Lee said the current state of the US-China relations is an “unfortunate situation” where the countries have taken actions and counter-actions and the issues have “metastasised and spread into all fields of the relationship”.
“The way things have developed over the last several years, you have very many areas where there’s not only contradiction, but also deep distrust…it’s not just any bilateral relationship, it’s the most important bilateral relationship in the world – between a very powerful United States of America, and between a country with one-quarter of humanity. And I don’t think that is a collision which should be lightly ventured,” he said.
Replying to a query on if he expects US-China relations to improve after the November 3 presidential election in the United States, Lee said, “We hope so.”
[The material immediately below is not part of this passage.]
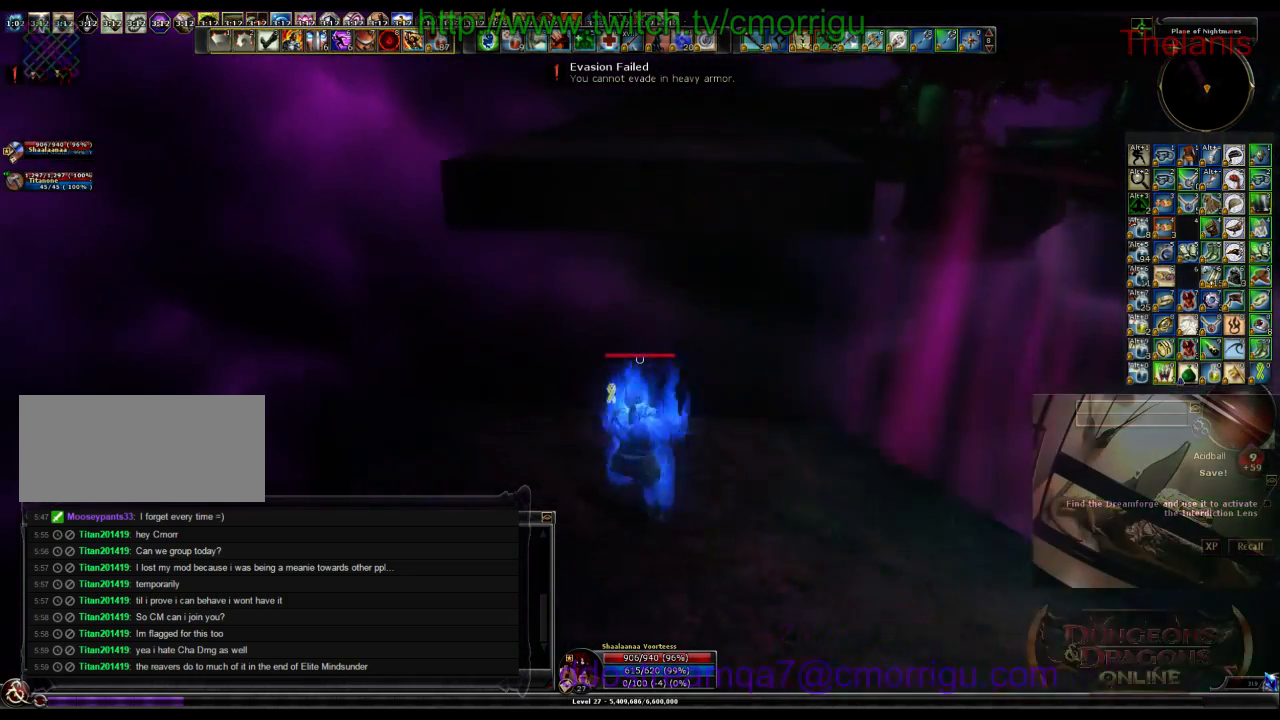
{"keys": ["space", "w"], "events": []}
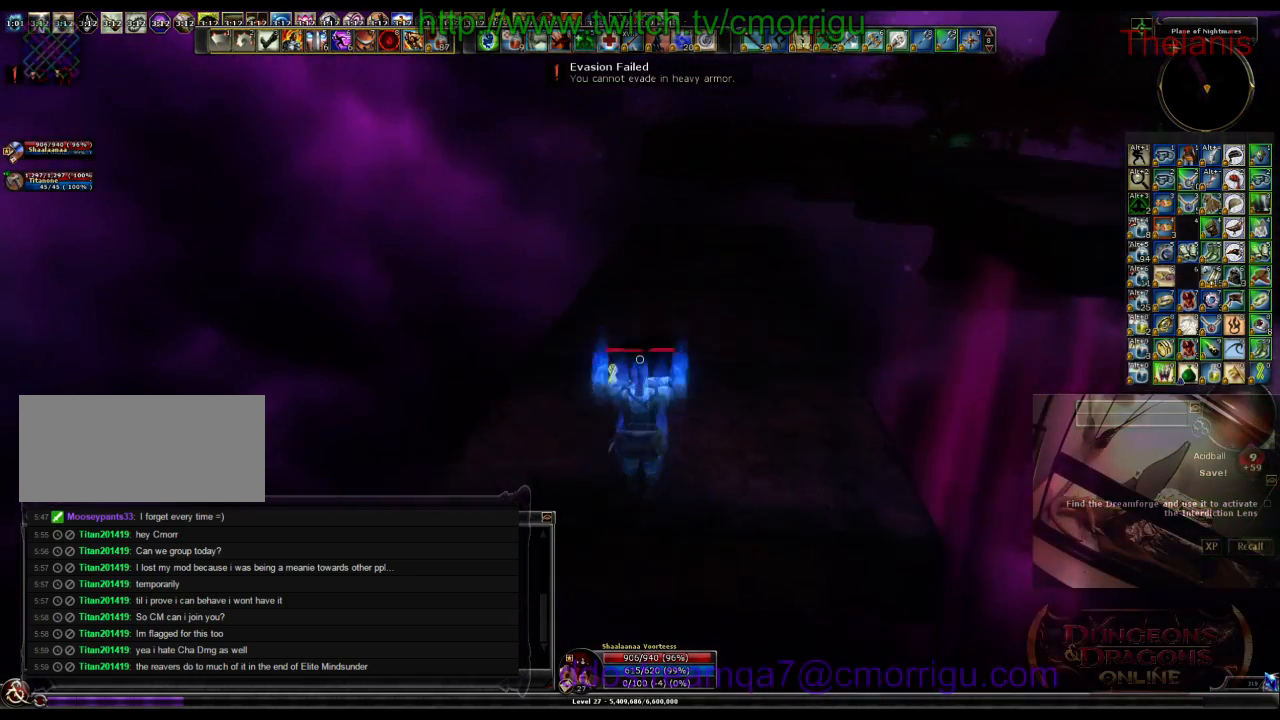
{"keys": ["w"], "events": [[200, "space", "up"]]}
Former vice president Joe Biden, who is set to be formally nominated by the Democratic Party in August, will challenge the incumbent President Donald Trump, a Republican, in the upcoming US elections.
Lee said he would encourage the next President, be it Trump or his rival Biden, to develop a bipartisan consensus on US-Asian relations so that American foreign policy would last beyond the current administration.
Lee said historically in presidential election years, the US-China relationship always gets entangled in the poll campaign and “after that, after some time…things settle down”.
However, this time, the prime minister said he is not sure if it would happen. “Because the field is quite different, and the degree of animus, and sad to say, bipartisan consensus on treating China as a threat is quite extraordinary. And I fear that it may carry on past the election and if it does, I think that bodes ill for the world,” he was quoted as saying by the Channel News Asia.